Meta Fined $263 Million for Major Facebook Security Breach in EU.
The breach dates back to July 2017, when Facebook rolled out a video upload function that included a “View as” feature, which let the user see their own Facebook page as it would be seen by another user.
A bug in the design allowed malicious actors to invoke the uploader in conjunction with Facebook’s “Happy Birthday Composer” feature to generate a user token that gave them full access to the Facebook profile of that user.

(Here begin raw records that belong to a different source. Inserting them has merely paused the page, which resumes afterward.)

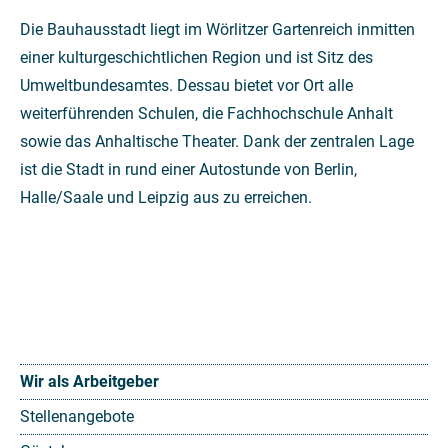
Die Bauhausstadt liegt im Wörlitzer Gartenreich inmitten
einer kulturgeschichtlichen Region und ist Sitz des
Umweltbundesamtes. Dessau bietet vor Ort alle
weiterführenden Schulen, die Fachhochschule Anhalt
sowie das Anhaltische Theater. Dank der zentralen Lage
ist die Stadt in rund einer Autostunde von Berlin,
Halle/Saale und Leipzig aus zu erreichen.
Wir als Arbeitgeber
Stellenangebote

They could then use the token to exploit the same combination of features on other accounts, gaining unauthorized access to multiple users’ profiles and data, per the DPC.
Between September 14 and September 28, 2018, the watchdog said unauthorized people used scripts to exploit this vulnerability to log in to approximately 29 million Facebook accounts globally, around 3 million of which were based in the EU/European Economic Area.
Personal data impacted by the breach included Facebook users’ full names, email addresses, phone numbers, location, places of work, dates of birth, religion, gender, posts on timelines, groups in which they were a member, and children’s personal data.
The broad sweep of impacted personal data is likely to have influenced the size of the fine.
In a recent ruling that underscores the importance of digital privacy, Meta has been fined $263 million due to a significant security breach on Facebook, which impacted around 3 million European Union users. The hefty penalty was imposed after regulators found that Meta failed to adequately protect user data, violating stringent EU data protection laws.
This incident, which exposes the vulnerabilities in digital platforms’ security measures, has sparked widespread concern about the safeguarding of personal information online. Authorities emphasized that the fine reflects the severity of the breach and the need for stringent compliance with data protection regulations.

As the fallout from the breach continues to unfold, this case serves as a critical reminder to all tech companies of the importance of robust cybersecurity measures and the legal repercussions of failing to uphold them. This decision is expected to have far-reaching implications for data security practices across the tech industry.